課題文:
_ _ _ _ _ _ _
広島原爆の「残り火」を半世紀以上にわたりともし続けている福岡県八女市の「平和の塔」で20日、火をランプに移す採火式が行われました。この火は米ハワイに運ばれ、今月開かれる真珠湾攻撃に関する式典で点灯され、日米の関係者が一緒に消す予定です。
採火式の詳細
採火式には、広島市にある「原爆の子の像」のモデル・佐々木禎子さんの兄である佐々木雅弘さん(84)が参加しました。雅弘さんは「日米の遺恨を火と共に消し、平和の光を見つけるきっかけにしたい」と語りました。また、残り火を持ち帰った故山本達雄さんの息子、拓道さん(75)も出席しました。
残り火の歴史
この残り火は、福岡県出身の故山本達雄さんが、原爆投下直後の広島から持ち帰ったものです。地元の星野村(現八女市)が1968年から平和の塔で保存してきました。今回の採火により、火はハワイに空輸され、真珠湾攻撃の式典で使用されることになりました。
式典では、日米の関係者が一緒に火を消すことで、過去の戦争の遺恨を乗り越え、平和への願いを新たにします。佐々木雅弘さんは「この火が平和の光となることを願っています」と述べました。
_ _ _ _ _ _ _
課題一覧:
1) 課題文の「広島原爆の「残り火」を半世紀」から「さん(75)も出席しました。」までのすべてを、一字も変えずに書き写せ。
2) 課題文によると、星野村は何年から平和の塔で残り火を保存してきたか。
_ _ _ _ _ _ _
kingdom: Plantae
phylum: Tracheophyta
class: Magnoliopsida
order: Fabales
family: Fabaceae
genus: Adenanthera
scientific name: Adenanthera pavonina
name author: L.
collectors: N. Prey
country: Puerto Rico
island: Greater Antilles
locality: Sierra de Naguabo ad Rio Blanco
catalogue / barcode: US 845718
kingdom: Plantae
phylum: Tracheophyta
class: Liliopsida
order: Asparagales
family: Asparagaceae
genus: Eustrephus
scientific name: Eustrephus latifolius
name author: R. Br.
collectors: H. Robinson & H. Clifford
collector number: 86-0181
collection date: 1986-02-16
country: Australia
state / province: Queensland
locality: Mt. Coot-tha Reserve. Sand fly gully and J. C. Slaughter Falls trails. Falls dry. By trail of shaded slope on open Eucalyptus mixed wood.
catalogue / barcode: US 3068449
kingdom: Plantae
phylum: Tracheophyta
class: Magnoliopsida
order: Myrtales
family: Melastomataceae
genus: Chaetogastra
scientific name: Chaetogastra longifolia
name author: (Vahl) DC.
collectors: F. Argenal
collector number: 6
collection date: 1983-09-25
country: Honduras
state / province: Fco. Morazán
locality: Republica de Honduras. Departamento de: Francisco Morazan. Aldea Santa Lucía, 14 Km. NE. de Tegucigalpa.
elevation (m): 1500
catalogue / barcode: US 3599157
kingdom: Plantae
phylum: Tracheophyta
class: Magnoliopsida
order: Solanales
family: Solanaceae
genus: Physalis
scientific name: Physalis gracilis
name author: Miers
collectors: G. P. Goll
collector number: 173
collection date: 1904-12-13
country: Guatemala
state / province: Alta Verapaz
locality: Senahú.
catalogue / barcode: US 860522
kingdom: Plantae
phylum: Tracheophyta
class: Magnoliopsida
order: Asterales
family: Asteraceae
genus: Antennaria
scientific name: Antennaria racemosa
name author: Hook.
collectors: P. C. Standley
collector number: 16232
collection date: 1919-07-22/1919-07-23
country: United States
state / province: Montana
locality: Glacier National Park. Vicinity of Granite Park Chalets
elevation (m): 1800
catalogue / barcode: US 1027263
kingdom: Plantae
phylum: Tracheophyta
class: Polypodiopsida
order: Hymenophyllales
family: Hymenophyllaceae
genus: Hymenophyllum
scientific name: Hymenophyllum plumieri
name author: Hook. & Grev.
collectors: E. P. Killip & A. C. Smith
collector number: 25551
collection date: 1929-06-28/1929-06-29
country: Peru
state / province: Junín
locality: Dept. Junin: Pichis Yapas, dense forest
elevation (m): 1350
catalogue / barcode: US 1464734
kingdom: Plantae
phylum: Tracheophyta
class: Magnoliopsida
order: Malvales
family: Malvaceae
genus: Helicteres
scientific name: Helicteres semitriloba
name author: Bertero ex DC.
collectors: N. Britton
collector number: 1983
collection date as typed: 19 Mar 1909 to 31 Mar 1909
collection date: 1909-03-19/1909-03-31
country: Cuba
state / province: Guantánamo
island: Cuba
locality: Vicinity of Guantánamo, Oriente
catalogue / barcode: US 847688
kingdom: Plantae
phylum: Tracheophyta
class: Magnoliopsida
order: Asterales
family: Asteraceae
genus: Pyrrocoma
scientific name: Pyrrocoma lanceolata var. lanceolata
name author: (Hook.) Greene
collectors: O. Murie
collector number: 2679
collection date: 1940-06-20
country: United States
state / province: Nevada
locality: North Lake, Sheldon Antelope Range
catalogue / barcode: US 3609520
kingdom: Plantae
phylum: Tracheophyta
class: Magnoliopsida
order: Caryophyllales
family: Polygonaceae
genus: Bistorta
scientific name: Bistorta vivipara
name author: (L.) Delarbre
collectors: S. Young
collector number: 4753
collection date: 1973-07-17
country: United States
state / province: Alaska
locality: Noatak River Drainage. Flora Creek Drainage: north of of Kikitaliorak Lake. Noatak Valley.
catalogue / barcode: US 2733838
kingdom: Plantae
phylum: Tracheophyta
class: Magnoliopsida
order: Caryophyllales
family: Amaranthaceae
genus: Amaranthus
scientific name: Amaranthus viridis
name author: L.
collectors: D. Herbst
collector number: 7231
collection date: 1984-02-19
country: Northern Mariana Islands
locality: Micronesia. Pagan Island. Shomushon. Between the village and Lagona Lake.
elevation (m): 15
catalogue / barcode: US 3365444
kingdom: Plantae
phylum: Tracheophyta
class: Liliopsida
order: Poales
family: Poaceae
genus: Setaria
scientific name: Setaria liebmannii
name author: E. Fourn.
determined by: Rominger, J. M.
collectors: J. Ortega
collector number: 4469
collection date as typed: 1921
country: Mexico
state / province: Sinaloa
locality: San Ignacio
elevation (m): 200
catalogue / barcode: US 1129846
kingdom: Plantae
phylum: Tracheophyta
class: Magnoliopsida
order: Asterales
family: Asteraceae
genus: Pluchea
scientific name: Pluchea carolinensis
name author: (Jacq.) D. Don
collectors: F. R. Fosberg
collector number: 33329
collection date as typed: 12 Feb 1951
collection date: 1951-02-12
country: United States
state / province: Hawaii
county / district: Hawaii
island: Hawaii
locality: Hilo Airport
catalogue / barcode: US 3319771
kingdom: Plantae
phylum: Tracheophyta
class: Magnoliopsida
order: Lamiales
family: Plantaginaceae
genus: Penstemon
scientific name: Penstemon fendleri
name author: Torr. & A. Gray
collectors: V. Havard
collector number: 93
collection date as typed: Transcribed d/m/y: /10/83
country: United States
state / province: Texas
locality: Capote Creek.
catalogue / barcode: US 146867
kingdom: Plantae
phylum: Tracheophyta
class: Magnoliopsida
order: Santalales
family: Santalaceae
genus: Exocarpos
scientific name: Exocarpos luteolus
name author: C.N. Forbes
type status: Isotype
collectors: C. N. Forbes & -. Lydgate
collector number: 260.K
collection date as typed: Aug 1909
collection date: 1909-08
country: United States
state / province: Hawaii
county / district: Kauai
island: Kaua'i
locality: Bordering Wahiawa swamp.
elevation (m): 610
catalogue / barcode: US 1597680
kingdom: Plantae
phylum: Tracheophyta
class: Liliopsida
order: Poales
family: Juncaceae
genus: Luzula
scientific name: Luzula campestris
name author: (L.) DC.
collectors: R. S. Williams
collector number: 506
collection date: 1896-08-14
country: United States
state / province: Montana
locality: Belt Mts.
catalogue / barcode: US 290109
_ _ _ _ _ _ _
解答例:
1)
広島原爆の「残り火」を半世紀以上にわたりともし続けている福岡県八女市の「平和の塔」で20日、火をランプに移す採火式が行われました。この火は米ハワイに運ばれ、今月開かれる真珠湾攻撃に関する式典で点灯され、日米の関係者が一緒に消す予定です。
採火式の詳細
採火式には、広島市にある「原爆の子の像」のモデル・佐々木禎子さんの兄である佐々木雅弘さん(84)が参加しました。雅弘さんは「日米の遺恨を火と共に消し、平和の光を見つけるきっかけにしたい」と語りました。また、残り火を持ち帰った故山本達雄さんの息子、拓道さん(75)も出席しました。

2) 1968年から。